JIN ZHU ZHANG, Petitioner, v. Eric H. HOLDER, Jr., United States Attorney General, Respondent.
    No. 08-1488-ag.
    United States Court of Appeals, Second Circuit.
    Oct. 27, 2010.
    June H. Zhou, Boca Raton, FL, for Petitioner.
    Gregory G. Katsas, Acting Assistant Attorney General; David V. Bernal, Assistant Director; Lindsay E. Williams, Attorney, Office of Immigration Litigation, United States Department of Justice, Washington, D.C., for Respondent.
    
      PRESENT: DENNIS JACOBS, Chief Judge, JON O. NEWMAN, and PIERRE N. LEVAL, Circuit Judges.
    
      
       Pursuant to Federal Rule of Appellate Procedure 43(c)(2), Attorney General Eric H. Holder, Jr., is automatically substituted for former Attorney General Michael B. Mukasey as respondent in this case.
    
   SUMMARY ORDER

Jin Zhu Zhang, a native and citizen of China, seeks review of a February 29, 2008, BIA order denying her motion to reopen. In re Jin Zhu Zhang, No. [ AXXX XXX XXX ] (B.I.A. Feb. 29, 2008). Zhang’s motion to reopen was based on her claim that she fears persecution on account of the birth of her U.S. citizen children in violation of China’s family planning policy. For largely the same reasons this Court set forth in Jian Hui Shao v. Mukasey, 546 F.3d 138, 169 (2d Cir.2008), we find no error in the BIA’s decision denying her motion to reopen. See id. at 168-72.

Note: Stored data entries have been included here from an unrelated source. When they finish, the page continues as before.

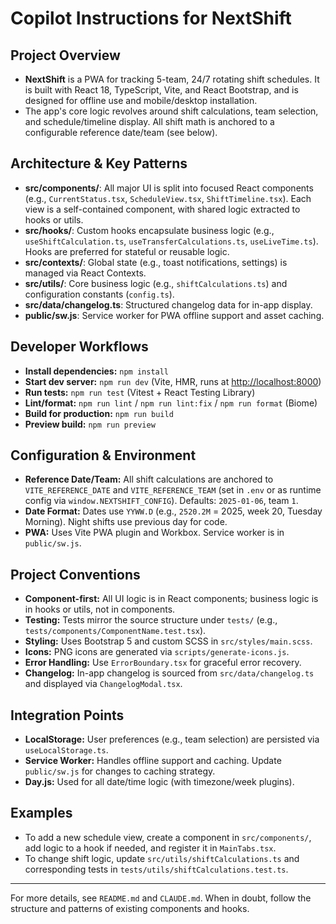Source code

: # Copilot Instructions for NextShift

## Project Overview
- **NextShift** is a PWA for tracking 5-team, 24/7 rotating shift schedules. It is built with React 18, TypeScript, Vite, and React Bootstrap, and is designed for offline use and mobile/desktop installation.
- The app's core logic revolves around shift calculations, team selection, and schedule/timeline display. All shift math is anchored to a configurable reference date/team (see below).

## Architecture & Key Patterns
- **src/components/**: All major UI is split into focused React components (e.g., `CurrentStatus.tsx`, `ScheduleView.tsx`, `ShiftTimeline.tsx`). Each view is a self-contained component, with shared logic extracted to hooks or utils.
- **src/hooks/**: Custom hooks encapsulate business logic (e.g., `useShiftCalculation.ts`, `useTransferCalculations.ts`, `useLiveTime.ts`). Hooks are preferred for stateful or reusable logic.
- **src/contexts/**: Global state (e.g., toast notifications, settings) is managed via React Contexts.
- **src/utils/**: Core business logic (e.g., `shiftCalculations.ts`) and configuration constants (`config.ts`).
- **src/data/changelog.ts**: Structured changelog data for in-app display.
- **public/sw.js**: Service worker for PWA offline support and asset caching.

## Developer Workflows
- **Install dependencies:** `npm install`
- **Start dev server:** `npm run dev` (Vite, HMR, runs at <http://localhost:8000>)
- **Run tests:** `npm run test` (Vitest + React Testing Library)
- **Lint/format:** `npm run lint` / `npm run lint:fix` / `npm run format` (Biome)
- **Build for production:** `npm run build`
- **Preview build:** `npm run preview`

## Configuration & Environment
- **Reference Date/Team:** All shift calculations are anchored to `VITE_REFERENCE_DATE` and `VITE_REFERENCE_TEAM` (set in `.env` or as runtime config via `window.NEXTSHIFT_CONFIG`). Defaults: `2025-01-06`, team `1`.
- **Date Format:** Dates use `YYWW.D` (e.g., `2520.2M` = 2025, week 20, Tuesday Morning). Night shifts use previous day for code.
- **PWA:** Uses Vite PWA plugin and Workbox. Service worker is in `public/sw.js`.

## Project Conventions
- **Component-first:** All UI logic is in React components; business logic is in hooks or utils, not in components.
- **Testing:** Tests mirror the source structure under `tests/` (e.g., `tests/components/ComponentName.test.tsx`).
- **Styling:** Uses Bootstrap 5 and custom SCSS in `src/styles/main.scss`.
- **Icons:** PNG icons are generated via `scripts/generate-icons.js`.
- **Error Handling:** Use `ErrorBoundary.tsx` for graceful error recovery.
- **Changelog:** In-app changelog is sourced from `src/data/changelog.ts` and displayed via `ChangelogModal.tsx`.

## Integration Points
- **LocalStorage:** User preferences (e.g., team selection) are persisted via `useLocalStorage.ts`.
- **Service Worker:** Handles offline support and caching. Update `public/sw.js` for changes to caching strategy.
- **Day.js:** Used for all date/time logic (with timezone/week plugins).

## Examples
- To add a new schedule view, create a component in `src/components/`, add logic to a hook if needed, and register it in `MainTabs.tsx`.
- To change shift logic, update `src/utils/shiftCalculations.ts` and corresponding tests in `tests/utils/shiftCalculations.test.ts`.

---
For more details, see `README.md` and `CLAUDE.md`. When in doubt, follow the structure and patterns of existing components and hooks.
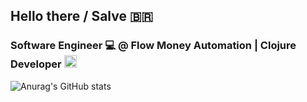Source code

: ## Hello there / Salve 🇧🇷

### Software Engineer ‍💻 @ Flow Money Automation | Clojure Developer <img src="https://clojure.org/images/clojure-logo-120b.png" width="20" height="20">

![Anurag's GitHub stats](https://github-readme-stats.vercel.app/api?username=tiagodalloca&count_private=true&show_icons=true&theme=algolia)

<!--
**tiagodalloca/tiagodalloca** is a ✨ _special_ ✨ repository because its `README.md` (this file) appears on your GitHub profile.

Here are some ideas to get you started:

- 🔭 I’m currently working on ...
- 🌱 I’m currently learning ...
- 👯 I’m looking to collaborate on ...
- 🤔 I’m looking for help with ...
- 💬 Ask me about ...
- 📫 How to reach me: ...
- 😄 Pronouns: ...
- ⚡ Fun fact: ...
-->
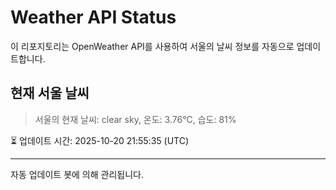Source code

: 
# Weather API Status

이 리포지토리는 OpenWeather API를 사용하여 서울의 날씨 정보를 자동으로 업데이트합니다.

## 현재 서울 날씨
> 서울의 현재 날씨: clear sky, 온도: 3.76°C, 습도: 81%

⏳ 업데이트 시간: 2025-10-20 21:55:35 (UTC)

---
자동 업데이트 봇에 의해 관리됩니다.
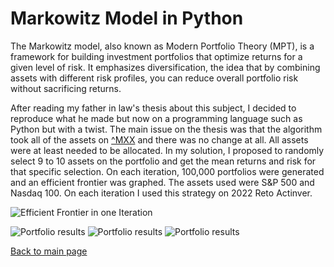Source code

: # Markowitz Model in Python

The Markowitz model, also known as Modern Portfolio Theory (MPT), is a framework for building investment portfolios that optimize returns for a given level of risk. 
It emphasizes diversification, the idea that by combining assets with different risk profiles, you can reduce overall portfolio risk without sacrificing returns.

After reading my father in law's thesis about this subject, I decided to reproduce what he made but now on a programming language such as Python but with a twist.
The main issue on the thesis was that the algorithm took all of the assets on [^MXX](https://finance.yahoo.com/quote/%5EMXX?.tsrc=fin-srch) and there was no change at all.
All assets were at least needed to be allocated. 
In my solution, I proposed to randomly select 9 to 10 assets on the portfolio and get the mean returns and risk for that specific selection. 
On each iteration, 100,000 portfolios were generated and an efficient frontier was graphed. 
The assets used were S&P 500 and Nasdaq 100. 
On each iteration I used this strategy on 2022 Reto Actinver. 

![Efficient Frontier in one Iteration](https://storage.googleapis.com/objects-hosted/Screenshot%202024-04-15%20at%208.50.40%20AM.png)

![Portfolio results](https://storage.googleapis.com/objects-hosted/Screenshot%202024-04-15%20at%208.55.31%20AM.png)
![Portfolio results](https://storage.googleapis.com/objects-hosted/Screenshot%202024-04-15%20at%208.56.04%20AM.png)
![Portfolio results](https://storage.googleapis.com/objects-hosted/Screenshot%202024-04-15%20at%208.56.39%20AM.png)


[Back to main page](https://greg1997-dev.github.io/MyPortfolio/)
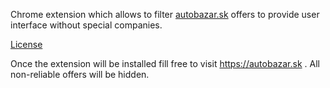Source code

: Chrome extension which allows to filter [autobazar.sk](https://autobazar.sk) offers to provide user interface without special companies. 

[License](license.md)

Once the extension will be installed fill free to visit https://autobazar.sk . All non-reliable offers will be hidden.
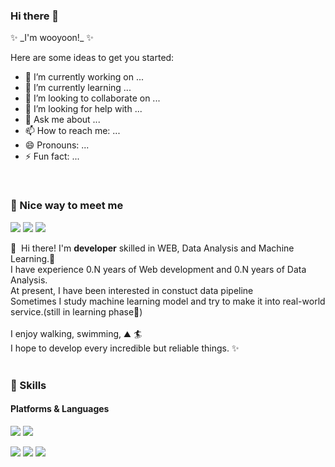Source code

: ### Hi there 👋
<p>
✨ _I'm wooyoon!_ ✨ 

Here are some ideas to get you started:

- 🔭 I’m currently working on ...
- 🌱 I’m currently learning ...
- 👯 I’m looking to collaborate on ...
- 🤔 I’m looking for help with ...
- 💬 Ask me about ...
- 📫 How to reach me: ...
- 😄 Pronouns: ...
- ⚡ Fun fact: ...

</p>

<br>

### 🤞 Nice way to meet me
<p>
  <a href="/" target="_blank"><img src="https://img.shields.io/badge/Tech_Blog-DD0B78?style=flat-square&logo=GitHub%20Sponsors&logoColor=white"/></a>
  <a href="https://www.linkedin.com" target="_blank"><img src="https://img.shields.io/badge/WooyunLee-0A66C2?style=flat-square&logo=Linkedin&logoColor=white"/></a>
  <a href="mailto:dndbs14@gmail.com" target="_blank"><img src="https://img.shields.io/badge/dndbs14@gmail.com-EA4335?style=flat-square&logo=Gmail&logoColor=white"/></a>
</p>

<p>
  👋&nbsp; Hi there! I'm <b>developer</b> skilled in WEB, Data Analysis and Machine Learning.🚀<br/>
  I have experience 0.N years of Web development and 0.N years of Data Analysis.<br/>
  At present, I have been interested in constuct data pipeline<br/>
  Sometimes I study machine learning model and try to make it into real-world service.(still in learning phase💖)<br/><br/>
  I enjoy walking, swimming,  ⛰ 🏄<br/>
  I hope to develop every incredible but reliable things. ✨ <br/><br/>
</p>


### 💪 Skills
#### Platforms & Languages
<p>
  <img src="https://img.shields.io/badge/React-61DAFB?style=flat-square&logo=React&logoColor=black"/>
  <img src="https://img.shields.io/badge/Spring-6DB33F?style=flat-square&logo=Spring&logoColor=white"/>
</p>
<p>
  <img src="https://img.shields.io/badge/Python-0769AD?style=flat-square&logo=Python&logoColor=white"/>
  <img src="https://img.shields.io/badge/javascript-F7DF1E?style=flat-square&logo=Javascript&logoColor=white"/>
  <img src="https://img.shields.io/badge/Java-007396?style=flat-square&logo=Java&logoColor=white"/>
</p>
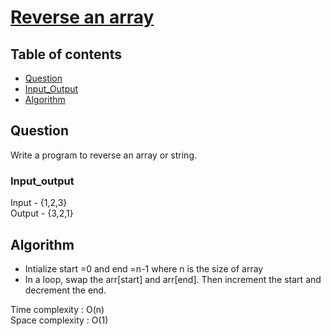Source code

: # [Reverse an array](https://www.geeksforgeeks.org/write-a-program-to-reverse-an-array-or-string/)

## Table of contents

- [Question](#question)
- [Input_Output](#input_output)
- [Algorithm](#algorithm)

## Question
Write a program to reverse an array or string. </br>


### Input_output
Input - {1,2,3} </br>
Output - {3,2,1}

## Algorithm

- Intialize start =0 and end =n-1 where n is the size of array
- In a loop, swap the arr[start] and arr[end]. Then increment the start and decrement the end.

Time complexity : O(n) </br>
Space complexity : O(1)
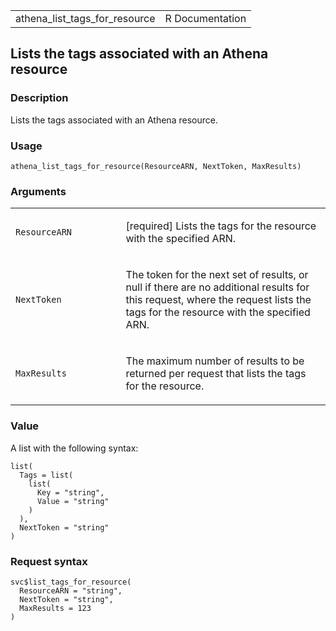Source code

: <table style="width: 100%;">
<tbody>
<tr class="odd">
<td>athena_list_tags_for_resource</td>
<td style="text-align: right;">R Documentation</td>
</tr>
</tbody>
</table>

## Lists the tags associated with an Athena resource

### Description

Lists the tags associated with an Athena resource.

### Usage

    athena_list_tags_for_resource(ResourceARN, NextToken, MaxResults)

### Arguments

<table>
<colgroup>
<col style="width: 35%" />
<col style="width: 65%" />
</colgroup>
<tbody>
<tr class="odd">
<td><code
id="athena_list_tags_for_resource_:_ResourceARN">ResourceARN</code></td>
<td><p>[required] Lists the tags for the resource with the specified
ARN.</p></td>
</tr>
<tr class="even">
<td><code
id="athena_list_tags_for_resource_:_NextToken">NextToken</code></td>
<td><p>The token for the next set of results, or null if there are no
additional results for this request, where the request lists the tags
for the resource with the specified ARN.</p></td>
</tr>
<tr class="odd">
<td><code
id="athena_list_tags_for_resource_:_MaxResults">MaxResults</code></td>
<td><p>The maximum number of results to be returned per request that
lists the tags for the resource.</p></td>
</tr>
</tbody>
</table>

### Value

A list with the following syntax:

    list(
      Tags = list(
        list(
          Key = "string",
          Value = "string"
        )
      ),
      NextToken = "string"
    )

### Request syntax

    svc$list_tags_for_resource(
      ResourceARN = "string",
      NextToken = "string",
      MaxResults = 123
    )
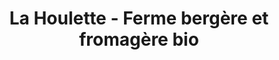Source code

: ---
title: "La Houlette - Ferme bergère et fromagère bio"
url: /la-devise/la-houlette-ferme-bergere-et-fromagere-bio/
shop: fromage
---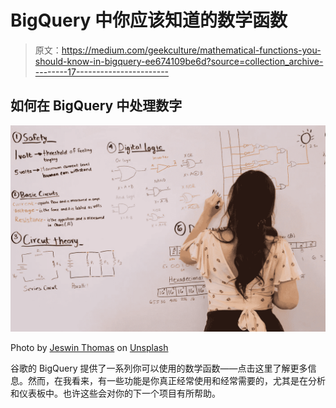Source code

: # BigQuery 中你应该知道的数学函数

> 原文：<https://medium.com/geekculture/mathematical-functions-you-should-know-in-bigquery-ee674109be6d?source=collection_archive---------17----------------------->

## 如何在 BigQuery 中处理数字

![](img/4205506c2ef3cefaa284f6c8e96e0f8d.png)

Photo by [Jeswin Thomas](https://unsplash.com/@jeswinthomas?utm_source=unsplash&utm_medium=referral&utm_content=creditCopyText) on [Unsplash](https://unsplash.com/s/photos/math?utm_source=unsplash&utm_medium=referral&utm_content=creditCopyText)

谷歌的 BigQuery 提供了一系列你可以使用的数学函数——点击这里了解更多信息。然而，在我看来，有一些功能是你真正经常使用和经常需要的，尤其是在分析和仪表板中。也许这些会对你的下一个项目有所帮助。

The BIA reasonably declined to address all but one of Zhang’s documents related to country conditions in China because she failed to establish that such evidence was previously unavailable. See 8 C.F.R. § 1003.2(c)(1); see also INS v. Abudu, 485 U.S. 94, 104-05, 108 S.Ct. 904, 99 L.Ed.2d 90 (1988). Although Zhang correctly contends that her children’s birth certificates were previously unavailable, the birth of her children alone did not demonstrate her prima facie eligibility for relief, and the previously unavailable document related to country conditions in China did not discuss the use of forced sterilization, or other forms of persecution, in the enforcement of China’s family planning policy. See Jian Hui Shao, 546 F.3d at 169-72.

For the foregoing reasons, this petition for review is DENIED. As we have completed our review, any stay of removal that the Court previously granted in this petition is VACATED, and any pending motion for a stay of removal in this petition is DISMISSED as moot. Any pending request for oral argument in this petition is DENIED in accordance with Federal Rule of Appellate Procedure 34(a)(2), and Second Circuit Local Rule 34.1(b).